Segundo informações do site da revista Carta Capital, Sikêra também seria obrigado a pagar uma multa pelo delito.
Declarações em 2018
O processo é referente a um episódio de 5 de junho de 2018 do programa Cidade em Ação, da TV Arapuã, afiliada da RedeTV na Paraíba, em que Sikêra proferiu falas racistas e misóginas contra uma mulher negra custodiada pelo estado.
De acordo com informações do portal T5, foi neste programa que o apresentador disse que "mulher que não pinta a unha é 'sebosa'".
Entendimento do MPF
O MPF entendeu que Sikêra extrapolou os limites da liberdade de expressão e incitou, inflamou e propagou discurso de ódio com atos de discriminação por gênero, preconceito, exclusão e estigmatização, violentando a dignidade humana.
A conclusão do órgão é de que o apresentador praticou crime de racismo, “pois praticou discriminação e preconceito racial de gênero por intermédio dos meios de comunicação social ou publicação de qualquer natureza, cuja pena é de reclusão de dois a cinco anos e multa”.

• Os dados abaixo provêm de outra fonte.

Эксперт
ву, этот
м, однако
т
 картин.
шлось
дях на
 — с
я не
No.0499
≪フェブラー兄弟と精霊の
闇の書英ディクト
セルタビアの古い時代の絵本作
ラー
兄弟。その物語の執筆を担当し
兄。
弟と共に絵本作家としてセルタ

O caso foi entregue à 16ª Vara Federal na Paraíba, que vai julgá-lo, sem previsão de acordo com Sikêra. A Constituição Brasileira considera racismo um crime inafiançável e imprescritível.
Condenação por ofensas a Xuxa
No fim do ano passado, o Tribunal de Justiça de São Paulo (TJ-SP) confirmou a decisão de primeira instância que condenava a RedeTV e o apresentador Sikêra Jr. por danos morais à apresentadora Xuxa Meneghel.

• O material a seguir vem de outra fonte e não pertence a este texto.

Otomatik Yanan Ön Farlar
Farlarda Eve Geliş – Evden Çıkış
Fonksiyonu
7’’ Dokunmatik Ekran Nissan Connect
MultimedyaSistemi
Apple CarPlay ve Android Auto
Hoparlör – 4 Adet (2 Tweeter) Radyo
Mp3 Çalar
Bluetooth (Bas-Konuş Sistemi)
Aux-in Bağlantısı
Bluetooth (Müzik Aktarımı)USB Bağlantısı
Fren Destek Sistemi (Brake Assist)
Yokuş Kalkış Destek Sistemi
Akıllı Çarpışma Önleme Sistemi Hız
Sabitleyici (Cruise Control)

De acordo com a sentença do Tribunal, o valor da indenização a ser paga foi reduzido de R$ 300 mil para R$ 50 mil.
Há três anos, Sikêra fez graves acusações falsas e ofensas a Xuxa durante seu programa, dizendo que a apresentadora queria "levar crianças às travessuras, prostituição e suruba", além de dizer que "pedofilia é crime e não prescreve".